The real reason all these terrible things happened is because they sinned: the man collecting sticks on Shabbat showed irreverence and rejection of God’s commandment, Aaron’s sons refused to follow Adonai’s orders about worship, Korach and all his associates refused to accept God’s authority and choose to follow a man (Korach) instead, and the people, well, the people just rebelled against God over and over. They complained about no meat when they had provisions from God that met their needs, they complained about no water, and they refused to take the land God gave them (then, after being told they were not allowed in, they tried to get in, anyway.) These people all earned their punishment, and proved over and over that their repentance was superficial and not really heart-felt. Their T’Shuva, turning from sin, was not a 180 degree turn- it went a full 360 degrees so they ended up going in the same direction that got them into trouble in the first place.
Teflon people are the hardest to work with, and the slowest to learn because, as the name implies, nothing “sticks” to them, i.e., they take no responsibility for their actions and are not accountable, in their minds, for what they do and say. As such, how can they ever learn anything?
I think we all have a little Teflon in us; I confess that there are many times I do something wrong or make a mistake and I would like to redirect the blame somewhere else, to someone else. I feel that way because I am a sinner and sinners don’t like to ‘fess up’ to their wrongdoing. But I also have the Ruach HaKodesh, the Holy Spirit, indwelling which reminds me and admonishes me to accept the blame and not just confess, but ask for forgiveness. And more than that, it convicts me of my errors and when someone else does wrong to me it forces me to forgive them.

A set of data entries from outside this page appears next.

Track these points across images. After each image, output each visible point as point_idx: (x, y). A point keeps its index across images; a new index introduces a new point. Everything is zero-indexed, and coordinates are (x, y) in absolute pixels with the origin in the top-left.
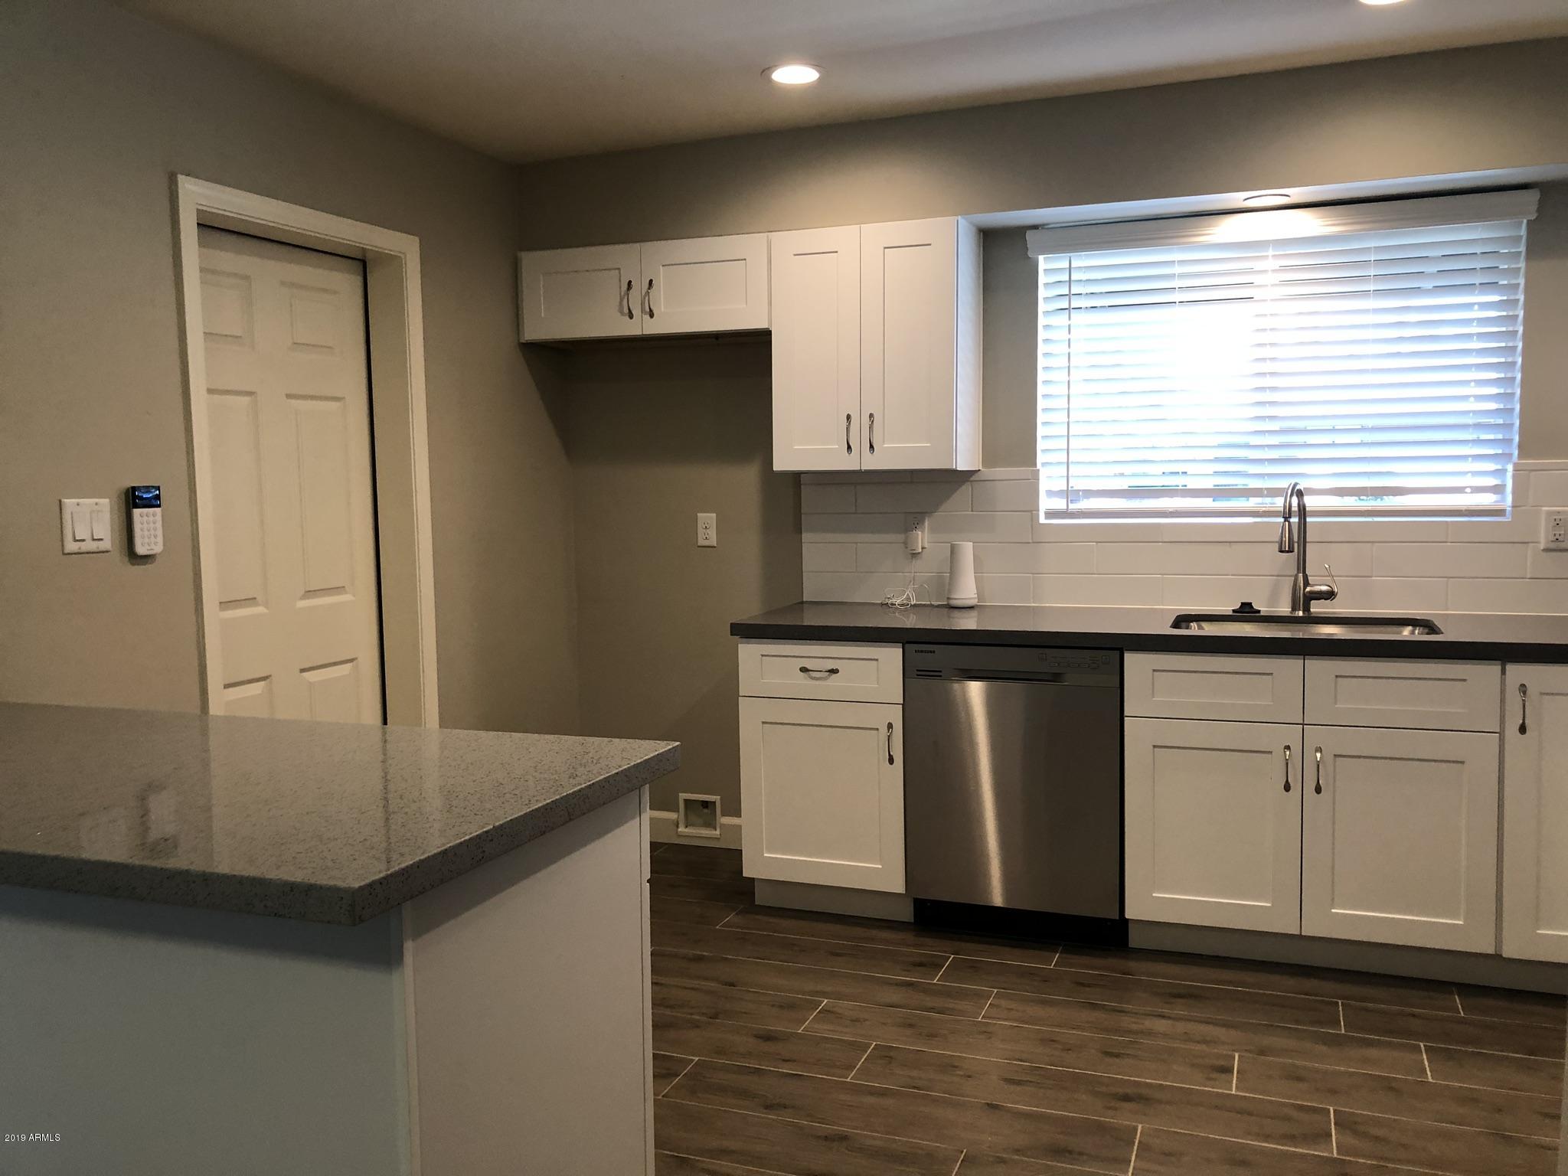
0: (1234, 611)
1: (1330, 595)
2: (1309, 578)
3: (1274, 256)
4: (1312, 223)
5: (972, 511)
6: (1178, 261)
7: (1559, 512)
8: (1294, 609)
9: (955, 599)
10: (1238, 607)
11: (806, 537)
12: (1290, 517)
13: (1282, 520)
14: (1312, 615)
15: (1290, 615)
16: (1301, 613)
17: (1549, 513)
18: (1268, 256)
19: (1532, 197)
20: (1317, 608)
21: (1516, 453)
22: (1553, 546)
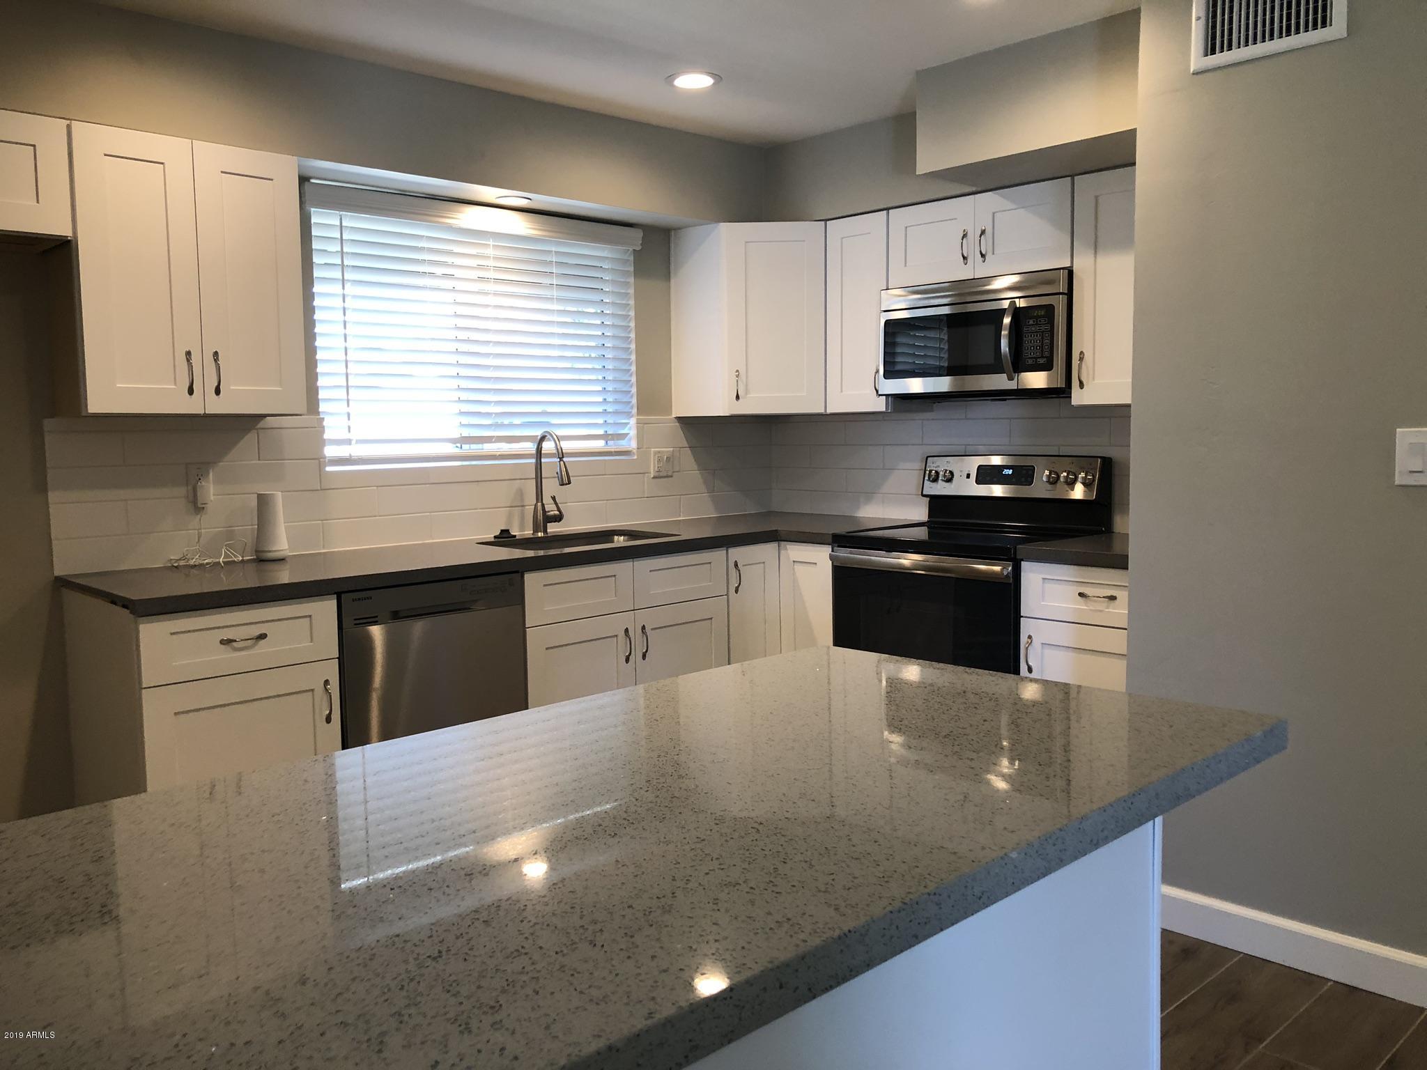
0: (495, 537)
1: (558, 518)
2: (546, 506)
3: (493, 245)
4: (521, 225)
5: (259, 460)
6: (427, 237)
7: (659, 452)
8: (536, 530)
9: (270, 551)
10: (498, 533)
11: (52, 496)
12: (563, 457)
13: (559, 460)
14: (549, 535)
15: (532, 536)
16: (540, 534)
17: (655, 453)
18: (490, 245)
19: (638, 234)
20: (553, 528)
21: (635, 411)
22: (657, 474)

That is the only reason I do anything that pleases God- it is because of His spirit in me, not because of who I am.
His spirit in me doesn’t make me a different me, it just makes me a better me.
We all have to deal with Teflon people, mainly because there are just so many of them out there. The best way to deal with them is not to waste your time trying to convince them or change them. What we, as Believers, should do is show them how to act in a way that is pleasing to God. If they throw their problems at you because they know things stick to you, you need to be gentle as doves and wise as serpents to CYA in everything you do so that when they throw stuff at you it bounces off your shields.
Daniel was upright and just in all he did, which is why the Satraps trying to trap him could only do so by fooling the king into making a law regarding something they knew Daniel did which was a righteous thing in and of itself (Daniel Chapter 6.) I’m not saying we can all be like Daniel- I know I sure ain’t gonna be that righteous, ever- but we can follow his example.
Teflon people are out there, everywhere, and they need to find someone who is stickier than they are. That would be you and me, because the Ruach haKodesh makes us accountable. And when you feel unjustly accused or you are in trouble for something you know isn’t your fault, accept it with humility and trust that God will justify you, sooner or later.
These Teflon people will one day come before the judgment of the Lord; He will strip off their Teflon and leave them with raw, unprotected skin that will have the lemon juice of their sins poured on it by the gallon. They will be held accountable for what they never felt accountable for, and they won’t be able to do anything about it.
Brothers and Sisters, all we should feel for these poor, ignorant sheep is pity.